5 Ways to Determine If You’re Too Sick to Perform

Article Image

What do you do when you’re sick and you have a big show that night? We have all been there. Do you call in the understudy, do you go on and sing? It’s never an easy decision. Here are some questions to ask yourself before making the call.

1. Are my vocal cords sick? By this I mean, do you have laryngitis, strep throat, or some other illness residing in your throat that directly effects the health of your vocal cords and/or laryngeal area? If the answer is yes, then it’s better to not perform than to sing on sick, swollen cords and risk doing further damage.

2. Do I have a fever? If the answer is yes, stay home and don’t perform.

3. Do I have bronchitis or a virus that’s giving me a bad cough? If the answer is yes, then even though your cords are not sick themselves, you are likely hoarse because the constant coughing has caused your cords to be swollen so they don’t come together seamlessly when they vibrate. In this case, it is usually better not to perform then to sing on swollen, irritated cords and risk doing further damage.

4. Do I have a head cold only (stuffy nose, congestion) without a fever or bad cough? If so, then you may be uncomfortable, but you are probably OK to perform. Usually once you have warmed up you will see that your cords are likely fine and you can make a decent sound. You may just be uncomfortable because the resonation feels different since your sinuses and ears are clogged. If you have good technique, you can rely on that to get you through the performance. There may also be some mucus/phlegm on your cords. It is essential to stay incredibly hydrated so the mucus thins out and is able to be flushed out, swallowed down, or easily vibrated off your cords.

5. Is my body extremely achy and under-energized? If the answer is yes, then this is a tough call. As you have seen me write before, your body is your instrument. So, while your chords may not be sick, if you do not feel that you have your body beneath you to truly support and energize your sound for the duration of your performance, then you may not want not perform. If you do, you may not be able to get the good sound you are used to. You may also risk under-singing or compensating for lackluster support with bad habits which can tax your cords unnecessarily and effect the clarity of your sound for upcoming performances (if you are doing a run of shows, for example).

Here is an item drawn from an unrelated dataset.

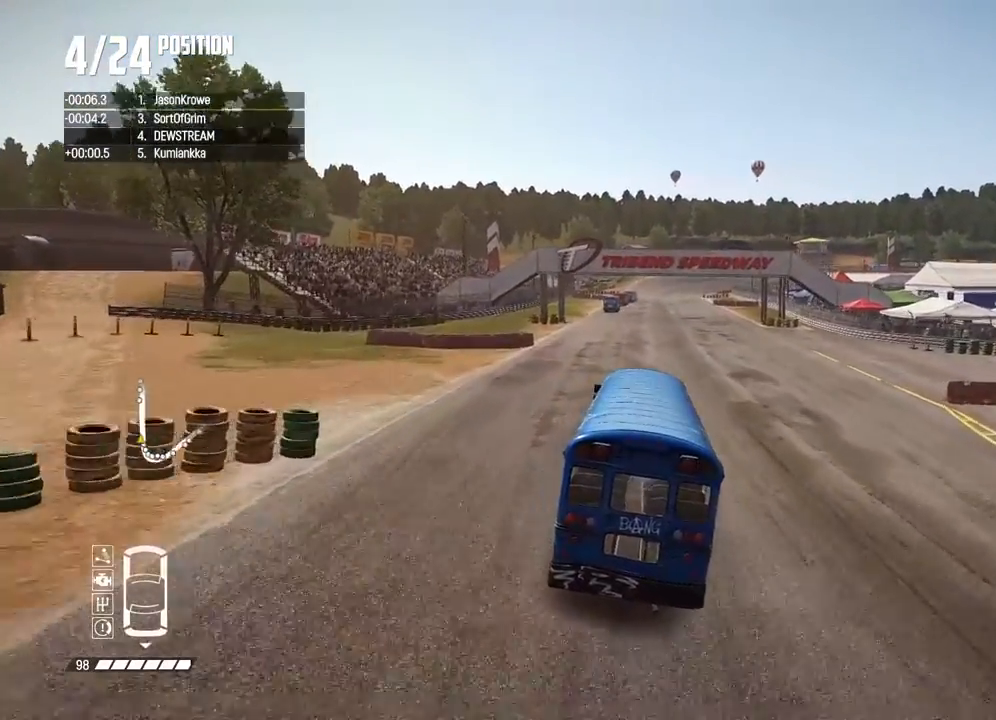
{"dt_ms": 500, "buttons": ["R2"], "left_stick": "center", "right_stick": "center", "button_events": []}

And now a word about steroids: When faced with being sick for an important performance, many singers go get a prescription for steroids to take the swelling down on their vocal cords so that they can sing for a night. I am not a fan of doing this. If your cords are that sick and swollen that you would consider getting a steroid prescription, then I don’t believe you should be singing. This is your body telling you to take it easy. Listen to your body. Steroids only reduce swelling. They do not address the underlying issues or illness causing the swelling. They also make the blood vessels in your vocal cords more fragile and more likely to rupture with use. So, unless you have flawless technique, your risk of vocal hemorrhage is high. It is not worth the risk.

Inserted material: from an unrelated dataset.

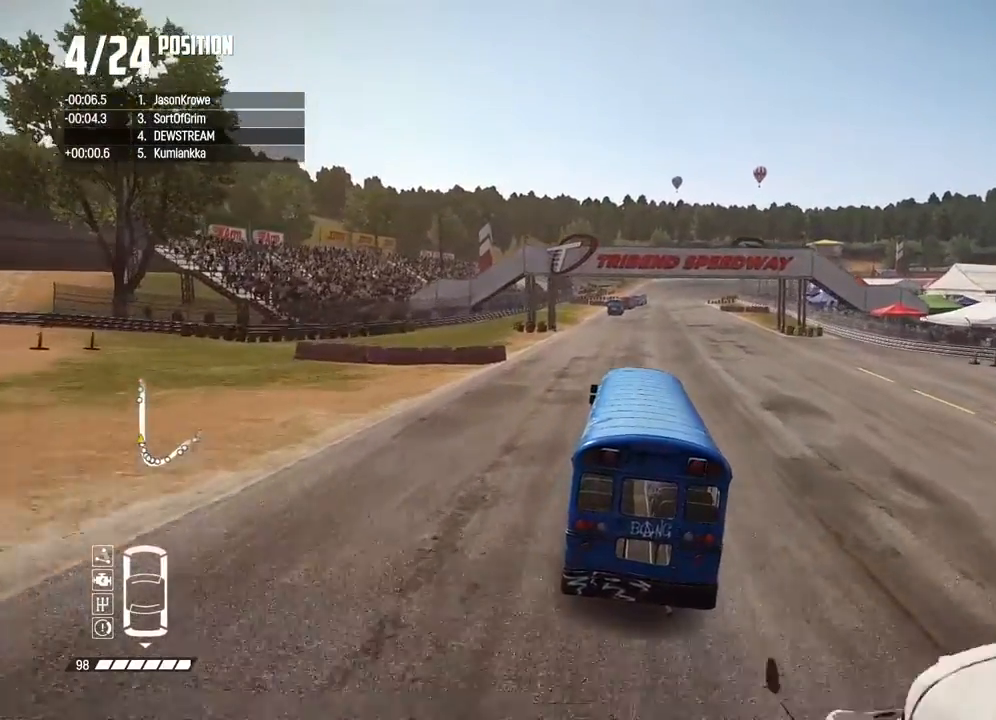
{"dt_ms": 500, "buttons": ["R2"], "left_stick": "center", "right_stick": "center", "button_events": []}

The above guidelines are based on my years of experience as a singing teacher and professional singer, but I am not a doctor. When in doubt, always seek out and follow the advice of your doctor.

Like this advice? Check out more from our Backstage Experts!

The views expressed in this article are solely that of the individual(s) providing them,
and do not necessarily reflect the opinions of Backstage or its staff.

Author Headshot
Arden Kaywin
Arden Kaywin is voice teacher, vocal coach, and vocal producer in Los Angeles with over 10 years experience working with developing singers and nearly 20 years as a professional singer herself. She holds a master’s degree in music and vocal performance from the Manhattan School of Music in NYC, where she studied classical voice and opera.
See full bio and articles here!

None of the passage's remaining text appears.